La nieta del señor Linh: nada de lo humano me es ajeno

Por Anahí García Jáquez

Huyendo de una guerra que acabó con todo lo que más amaba, el señor Linh arriba a un nuevo país pero no lo hace solo, pues lo acompaña algo muy preciado para él y que está dispuesto a cuidar cueste lo que cueste.

La nieta del señor Linh es un trabajo del escritor francés Phillipe Claudel, quien sitúa la historia en dos países de los cuales jamás sabremos el nombre, pero el lector terminará deduciendo que el protagonista, que es el señor Linh, proviene de alguna región de Asia en la cual se suscitó un conflicto armado y termina siendo un refugiado en un país el cual, se presume, puede ser Francia. 

Es pues, este lugar, al que arriba con su nieta Sang Diu, cuyo nombre significa Mañana dulce, y es justamente lo que representa para él esta bebé, que se convierte en lo más preciado que tiene. 

Una vez que llega a esta nación, se encuentra con que es otro el idioma y, por lo tanto, la cultura y la idiosincrasia, por lo que, aunado a sus pérdidas de las cuales se sigue recuperando, el señor Linh todavía tiene que enfrentar una nueva realidad. 

Un buen día, el señor Linh se sienta en la banca de un parque donde está descansando el señor Bark, y una vez que dichos encuentros se hacen frecuentes, surge una camaradería entre ambos que deriva en una amistad a pesar de que uno no habla el idioma del otro y viceversa.

A través de esta anécdota, el autor aborda temas por demás actuales, puesto que las circunstancias que aquí se relatan se han vuelto el pan de cada día debido a los conflictos armados que se dan en diferentes países del orbe. 

Para empezar, se nos habla de aquellas personas que se quedan sin nada, refiriéndose con ello no sólo a lo material, sino también a uno o varios miembros de su familia, como es el caso del protagonista, quien se ve en la necesidad de criar y cuidar a su nieta pues ésta ha quedado huérfana de padre y madre. 

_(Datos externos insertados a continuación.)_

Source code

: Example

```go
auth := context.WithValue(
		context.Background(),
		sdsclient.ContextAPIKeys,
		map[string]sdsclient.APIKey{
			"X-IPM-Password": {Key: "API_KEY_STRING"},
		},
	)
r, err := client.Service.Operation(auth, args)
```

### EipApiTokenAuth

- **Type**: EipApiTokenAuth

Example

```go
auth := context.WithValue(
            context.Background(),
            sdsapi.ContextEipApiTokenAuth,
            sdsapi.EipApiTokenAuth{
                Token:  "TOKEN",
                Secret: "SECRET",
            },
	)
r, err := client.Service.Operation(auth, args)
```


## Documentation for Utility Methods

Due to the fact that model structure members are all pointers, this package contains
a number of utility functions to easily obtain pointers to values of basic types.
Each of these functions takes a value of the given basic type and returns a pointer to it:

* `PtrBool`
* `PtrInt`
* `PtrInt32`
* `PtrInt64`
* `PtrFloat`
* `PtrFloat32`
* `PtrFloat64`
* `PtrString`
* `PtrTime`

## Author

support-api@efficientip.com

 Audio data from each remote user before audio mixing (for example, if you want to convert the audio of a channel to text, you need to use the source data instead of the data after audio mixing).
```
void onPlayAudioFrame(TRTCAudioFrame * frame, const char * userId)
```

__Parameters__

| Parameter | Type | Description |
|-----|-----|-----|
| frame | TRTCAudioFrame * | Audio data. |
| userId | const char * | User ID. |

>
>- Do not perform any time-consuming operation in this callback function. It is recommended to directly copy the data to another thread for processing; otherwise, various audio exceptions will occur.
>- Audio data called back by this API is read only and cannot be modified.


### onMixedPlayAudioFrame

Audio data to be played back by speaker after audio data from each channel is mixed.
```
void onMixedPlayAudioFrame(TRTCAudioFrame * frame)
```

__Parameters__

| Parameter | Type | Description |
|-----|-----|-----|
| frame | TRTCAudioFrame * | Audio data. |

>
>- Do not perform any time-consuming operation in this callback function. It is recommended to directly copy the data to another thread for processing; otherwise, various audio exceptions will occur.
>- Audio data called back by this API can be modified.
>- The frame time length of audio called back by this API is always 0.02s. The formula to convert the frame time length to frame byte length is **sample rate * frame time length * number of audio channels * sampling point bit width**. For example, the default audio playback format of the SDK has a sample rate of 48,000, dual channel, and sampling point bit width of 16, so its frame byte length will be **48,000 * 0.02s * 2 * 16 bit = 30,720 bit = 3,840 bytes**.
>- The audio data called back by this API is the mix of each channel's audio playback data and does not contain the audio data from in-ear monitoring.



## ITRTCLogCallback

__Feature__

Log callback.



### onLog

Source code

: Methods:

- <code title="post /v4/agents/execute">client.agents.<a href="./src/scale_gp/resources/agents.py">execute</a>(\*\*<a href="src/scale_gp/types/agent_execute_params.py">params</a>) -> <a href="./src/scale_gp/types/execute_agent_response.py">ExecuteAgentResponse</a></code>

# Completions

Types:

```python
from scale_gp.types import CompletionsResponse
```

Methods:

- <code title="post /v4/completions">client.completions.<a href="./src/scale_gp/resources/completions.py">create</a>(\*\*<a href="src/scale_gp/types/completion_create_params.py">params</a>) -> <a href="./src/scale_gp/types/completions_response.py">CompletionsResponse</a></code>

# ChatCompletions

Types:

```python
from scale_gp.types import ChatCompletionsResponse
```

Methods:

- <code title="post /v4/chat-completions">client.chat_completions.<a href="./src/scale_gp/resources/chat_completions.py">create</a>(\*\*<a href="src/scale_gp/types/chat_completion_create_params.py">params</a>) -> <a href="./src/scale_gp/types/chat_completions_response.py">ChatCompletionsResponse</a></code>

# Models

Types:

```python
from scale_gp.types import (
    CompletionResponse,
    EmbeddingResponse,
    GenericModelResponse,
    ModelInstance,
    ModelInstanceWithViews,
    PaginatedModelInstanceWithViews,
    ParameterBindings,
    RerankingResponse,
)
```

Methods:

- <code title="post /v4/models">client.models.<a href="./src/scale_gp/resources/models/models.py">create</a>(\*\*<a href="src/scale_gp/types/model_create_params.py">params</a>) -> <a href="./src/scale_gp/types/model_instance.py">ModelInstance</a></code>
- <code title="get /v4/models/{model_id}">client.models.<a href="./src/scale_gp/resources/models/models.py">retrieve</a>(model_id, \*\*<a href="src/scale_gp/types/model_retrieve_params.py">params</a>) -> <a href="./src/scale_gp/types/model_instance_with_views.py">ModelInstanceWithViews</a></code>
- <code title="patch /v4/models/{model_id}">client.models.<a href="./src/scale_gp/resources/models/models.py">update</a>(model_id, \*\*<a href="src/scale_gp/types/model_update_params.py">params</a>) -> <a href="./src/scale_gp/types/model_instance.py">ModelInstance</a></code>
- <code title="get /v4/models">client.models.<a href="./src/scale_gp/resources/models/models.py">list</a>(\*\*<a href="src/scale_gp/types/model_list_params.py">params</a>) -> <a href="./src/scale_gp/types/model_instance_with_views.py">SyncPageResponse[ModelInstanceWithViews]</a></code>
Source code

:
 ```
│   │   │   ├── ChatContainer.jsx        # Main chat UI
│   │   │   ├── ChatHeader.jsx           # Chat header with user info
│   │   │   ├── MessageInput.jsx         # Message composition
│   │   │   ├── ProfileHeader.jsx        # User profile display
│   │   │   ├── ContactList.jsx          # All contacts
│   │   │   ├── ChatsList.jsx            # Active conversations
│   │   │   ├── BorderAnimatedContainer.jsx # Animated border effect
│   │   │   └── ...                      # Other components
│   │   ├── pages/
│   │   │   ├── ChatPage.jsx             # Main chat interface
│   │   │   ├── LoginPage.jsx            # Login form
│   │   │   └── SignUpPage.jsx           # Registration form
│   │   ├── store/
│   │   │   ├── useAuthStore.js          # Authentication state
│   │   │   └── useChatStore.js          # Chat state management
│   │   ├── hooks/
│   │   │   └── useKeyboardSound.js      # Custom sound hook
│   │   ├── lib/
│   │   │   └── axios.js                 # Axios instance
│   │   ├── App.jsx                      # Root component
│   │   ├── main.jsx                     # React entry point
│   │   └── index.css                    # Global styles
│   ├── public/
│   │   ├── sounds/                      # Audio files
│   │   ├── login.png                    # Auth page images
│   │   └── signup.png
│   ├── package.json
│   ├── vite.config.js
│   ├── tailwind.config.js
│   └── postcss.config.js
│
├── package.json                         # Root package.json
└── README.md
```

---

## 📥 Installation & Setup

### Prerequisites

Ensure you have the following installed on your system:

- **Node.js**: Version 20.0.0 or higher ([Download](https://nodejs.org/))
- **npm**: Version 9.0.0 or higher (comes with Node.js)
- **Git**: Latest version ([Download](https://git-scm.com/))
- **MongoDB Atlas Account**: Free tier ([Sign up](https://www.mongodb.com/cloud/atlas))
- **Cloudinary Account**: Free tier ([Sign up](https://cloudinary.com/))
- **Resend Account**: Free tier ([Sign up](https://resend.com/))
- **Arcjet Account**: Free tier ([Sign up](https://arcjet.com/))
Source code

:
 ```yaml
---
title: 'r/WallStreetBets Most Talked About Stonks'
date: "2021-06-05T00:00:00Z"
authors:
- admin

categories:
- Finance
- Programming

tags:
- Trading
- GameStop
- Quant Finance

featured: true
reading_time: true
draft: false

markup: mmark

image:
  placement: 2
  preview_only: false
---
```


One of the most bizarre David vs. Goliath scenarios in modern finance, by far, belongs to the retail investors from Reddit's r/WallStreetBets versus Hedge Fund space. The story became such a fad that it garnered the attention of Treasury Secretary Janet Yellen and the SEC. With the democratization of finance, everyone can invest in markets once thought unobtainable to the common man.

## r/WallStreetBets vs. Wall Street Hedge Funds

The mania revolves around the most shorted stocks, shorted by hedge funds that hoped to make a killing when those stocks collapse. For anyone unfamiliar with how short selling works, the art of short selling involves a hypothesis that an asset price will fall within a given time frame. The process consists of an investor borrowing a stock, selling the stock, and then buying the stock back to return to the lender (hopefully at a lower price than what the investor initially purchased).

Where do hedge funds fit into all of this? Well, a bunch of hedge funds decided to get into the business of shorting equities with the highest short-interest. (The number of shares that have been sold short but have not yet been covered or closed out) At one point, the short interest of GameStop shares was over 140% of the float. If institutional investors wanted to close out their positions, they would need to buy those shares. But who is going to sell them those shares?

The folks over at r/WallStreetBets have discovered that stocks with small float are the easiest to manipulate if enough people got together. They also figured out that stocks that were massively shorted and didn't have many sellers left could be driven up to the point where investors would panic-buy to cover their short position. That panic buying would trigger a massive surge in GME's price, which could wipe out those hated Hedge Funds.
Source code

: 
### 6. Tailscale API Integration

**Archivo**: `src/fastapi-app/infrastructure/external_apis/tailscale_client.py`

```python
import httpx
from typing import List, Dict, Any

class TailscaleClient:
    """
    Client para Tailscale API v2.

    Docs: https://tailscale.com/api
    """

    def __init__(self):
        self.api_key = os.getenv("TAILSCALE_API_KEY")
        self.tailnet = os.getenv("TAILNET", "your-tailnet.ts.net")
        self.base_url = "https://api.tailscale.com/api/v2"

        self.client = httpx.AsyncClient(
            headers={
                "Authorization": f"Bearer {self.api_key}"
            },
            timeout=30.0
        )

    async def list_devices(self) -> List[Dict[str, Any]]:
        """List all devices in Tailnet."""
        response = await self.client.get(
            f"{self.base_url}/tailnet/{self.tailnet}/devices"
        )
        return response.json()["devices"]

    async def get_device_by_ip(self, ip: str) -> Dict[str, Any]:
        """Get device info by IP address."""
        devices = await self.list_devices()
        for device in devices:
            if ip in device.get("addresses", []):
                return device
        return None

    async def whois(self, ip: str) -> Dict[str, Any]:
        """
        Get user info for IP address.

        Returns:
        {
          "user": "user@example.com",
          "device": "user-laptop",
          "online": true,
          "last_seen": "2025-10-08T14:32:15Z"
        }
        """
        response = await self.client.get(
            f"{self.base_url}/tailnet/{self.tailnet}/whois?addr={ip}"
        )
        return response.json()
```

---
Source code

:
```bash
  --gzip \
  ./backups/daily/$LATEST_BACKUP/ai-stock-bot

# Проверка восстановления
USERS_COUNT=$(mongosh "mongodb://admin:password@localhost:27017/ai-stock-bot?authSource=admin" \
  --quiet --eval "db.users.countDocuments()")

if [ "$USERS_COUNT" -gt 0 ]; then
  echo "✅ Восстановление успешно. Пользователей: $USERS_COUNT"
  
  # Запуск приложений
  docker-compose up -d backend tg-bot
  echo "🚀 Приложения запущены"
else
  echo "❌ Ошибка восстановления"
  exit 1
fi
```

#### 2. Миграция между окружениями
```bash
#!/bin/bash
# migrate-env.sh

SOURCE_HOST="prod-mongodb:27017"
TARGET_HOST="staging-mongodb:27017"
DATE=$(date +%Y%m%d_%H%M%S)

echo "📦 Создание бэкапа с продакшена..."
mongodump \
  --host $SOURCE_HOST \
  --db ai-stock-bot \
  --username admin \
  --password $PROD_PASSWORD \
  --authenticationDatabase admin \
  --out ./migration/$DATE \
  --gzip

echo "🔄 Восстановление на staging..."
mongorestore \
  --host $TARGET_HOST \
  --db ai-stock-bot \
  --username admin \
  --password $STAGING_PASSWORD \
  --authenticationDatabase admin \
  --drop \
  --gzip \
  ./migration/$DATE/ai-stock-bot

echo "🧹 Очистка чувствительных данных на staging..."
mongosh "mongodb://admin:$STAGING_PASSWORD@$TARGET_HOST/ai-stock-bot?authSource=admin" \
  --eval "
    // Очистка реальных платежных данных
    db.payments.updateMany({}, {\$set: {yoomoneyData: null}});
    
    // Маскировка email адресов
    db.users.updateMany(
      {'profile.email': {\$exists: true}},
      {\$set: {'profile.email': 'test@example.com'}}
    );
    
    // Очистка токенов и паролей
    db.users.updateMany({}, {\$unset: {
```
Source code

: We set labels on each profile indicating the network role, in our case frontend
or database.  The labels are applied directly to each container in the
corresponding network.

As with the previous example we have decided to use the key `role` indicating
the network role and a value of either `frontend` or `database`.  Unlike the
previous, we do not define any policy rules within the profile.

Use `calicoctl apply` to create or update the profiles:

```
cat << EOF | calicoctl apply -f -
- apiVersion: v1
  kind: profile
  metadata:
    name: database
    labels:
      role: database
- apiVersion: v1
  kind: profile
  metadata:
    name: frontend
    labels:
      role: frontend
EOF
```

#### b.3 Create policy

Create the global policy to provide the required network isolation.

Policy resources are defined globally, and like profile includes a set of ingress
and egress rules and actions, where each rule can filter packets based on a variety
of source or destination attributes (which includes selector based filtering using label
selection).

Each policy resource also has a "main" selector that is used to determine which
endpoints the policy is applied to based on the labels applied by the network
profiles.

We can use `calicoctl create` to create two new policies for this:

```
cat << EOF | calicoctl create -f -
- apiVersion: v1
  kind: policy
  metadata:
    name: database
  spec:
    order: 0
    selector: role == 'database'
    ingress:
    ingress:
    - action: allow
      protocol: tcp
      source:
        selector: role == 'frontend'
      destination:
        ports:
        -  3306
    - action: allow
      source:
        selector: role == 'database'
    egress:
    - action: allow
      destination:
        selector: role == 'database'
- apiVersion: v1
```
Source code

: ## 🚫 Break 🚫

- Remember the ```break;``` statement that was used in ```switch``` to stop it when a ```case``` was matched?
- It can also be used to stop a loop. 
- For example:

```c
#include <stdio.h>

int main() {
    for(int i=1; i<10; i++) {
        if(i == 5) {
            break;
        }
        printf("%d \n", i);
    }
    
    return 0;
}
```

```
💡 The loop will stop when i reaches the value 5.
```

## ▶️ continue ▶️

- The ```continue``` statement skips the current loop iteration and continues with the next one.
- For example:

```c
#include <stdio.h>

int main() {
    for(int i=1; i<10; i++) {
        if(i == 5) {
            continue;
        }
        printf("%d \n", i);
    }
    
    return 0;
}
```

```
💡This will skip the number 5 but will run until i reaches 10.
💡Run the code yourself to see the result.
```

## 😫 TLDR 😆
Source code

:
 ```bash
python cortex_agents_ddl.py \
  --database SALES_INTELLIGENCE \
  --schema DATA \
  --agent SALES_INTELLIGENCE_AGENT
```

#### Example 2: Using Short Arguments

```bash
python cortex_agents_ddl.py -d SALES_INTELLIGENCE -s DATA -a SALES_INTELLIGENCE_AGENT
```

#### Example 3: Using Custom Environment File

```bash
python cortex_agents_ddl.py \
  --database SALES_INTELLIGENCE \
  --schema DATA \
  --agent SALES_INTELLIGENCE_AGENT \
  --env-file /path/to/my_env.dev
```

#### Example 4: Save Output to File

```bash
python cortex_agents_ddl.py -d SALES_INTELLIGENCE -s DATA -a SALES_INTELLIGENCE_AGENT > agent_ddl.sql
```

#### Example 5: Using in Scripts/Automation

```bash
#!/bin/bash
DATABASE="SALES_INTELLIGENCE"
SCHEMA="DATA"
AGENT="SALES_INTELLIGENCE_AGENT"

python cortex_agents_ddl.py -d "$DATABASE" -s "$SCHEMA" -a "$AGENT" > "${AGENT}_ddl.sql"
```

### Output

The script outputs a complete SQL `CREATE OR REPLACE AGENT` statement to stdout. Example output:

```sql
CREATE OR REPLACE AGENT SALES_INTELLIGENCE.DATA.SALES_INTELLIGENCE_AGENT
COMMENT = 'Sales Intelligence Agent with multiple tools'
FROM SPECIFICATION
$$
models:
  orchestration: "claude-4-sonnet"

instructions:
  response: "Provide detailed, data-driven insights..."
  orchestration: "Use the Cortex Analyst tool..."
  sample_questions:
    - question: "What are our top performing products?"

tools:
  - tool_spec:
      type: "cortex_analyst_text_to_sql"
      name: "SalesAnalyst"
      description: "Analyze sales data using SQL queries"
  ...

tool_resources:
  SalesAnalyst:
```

Junto a ella, se embarca en este viaje en el cual lleva unas pocas pertenencias y en el cual el rumbo es hacia lo desconocido. 

Es así como conocemos de cerca lo que enfrentan los migrantes, quienes ante la imposibilidad de quedarse en su patria, dejan su vida como la conocen y se mueven hacia otras tierras, las cuales pueden resultar tremendamente hostiles y, en un intento por adaptarse, experimentan el desarraigo y la lucha constante por no perder su identidad. 

Se nos habla también del instinto de supervivencia, que en el caso del señor Linh consiste en aferrarse a su nieta para mantenerse vivo por y para ambos, pues sólo se tienen uno al otro y hay que tratar de empezar de nuevo. 

Asimismo, se nos habla de la pérdida y el poder que tiene para unir a los seres humanos que tienen esto en común, como lo son el protagonista y el señor Berk que acaba de enviudar, por lo que la comprensión entre ellos se da de forma natural y supera toda clase de barreras.

La nieta del señor Linh es un texto corto pero por demás intenso, tierno y sobrecogedor. Con un lenguaje sencillo que recurre a metáforas e imágenes, un narrador omnisciente nos presenta a estos personajes entrañables que nos enseñan que la amistad puede ser un antídoto potente contra la soledad, la añoranza y el desamparo, y que no hay cariño fraterno que no pueda paliar el dolor. 

El señor Linh y el señor Berk nos muestran que la esperanza se mantiene viva siempre y cuando aprendamos a ver más allá de las diferencias y de los choques culturales, y entendamos que es fácil vernos y reconocernos en el otro, ya que así comprenderemos quién es y de dónde viene.

La nieta del señor Linh. Phillipe Claudel. 2005. Editorial Salamandra.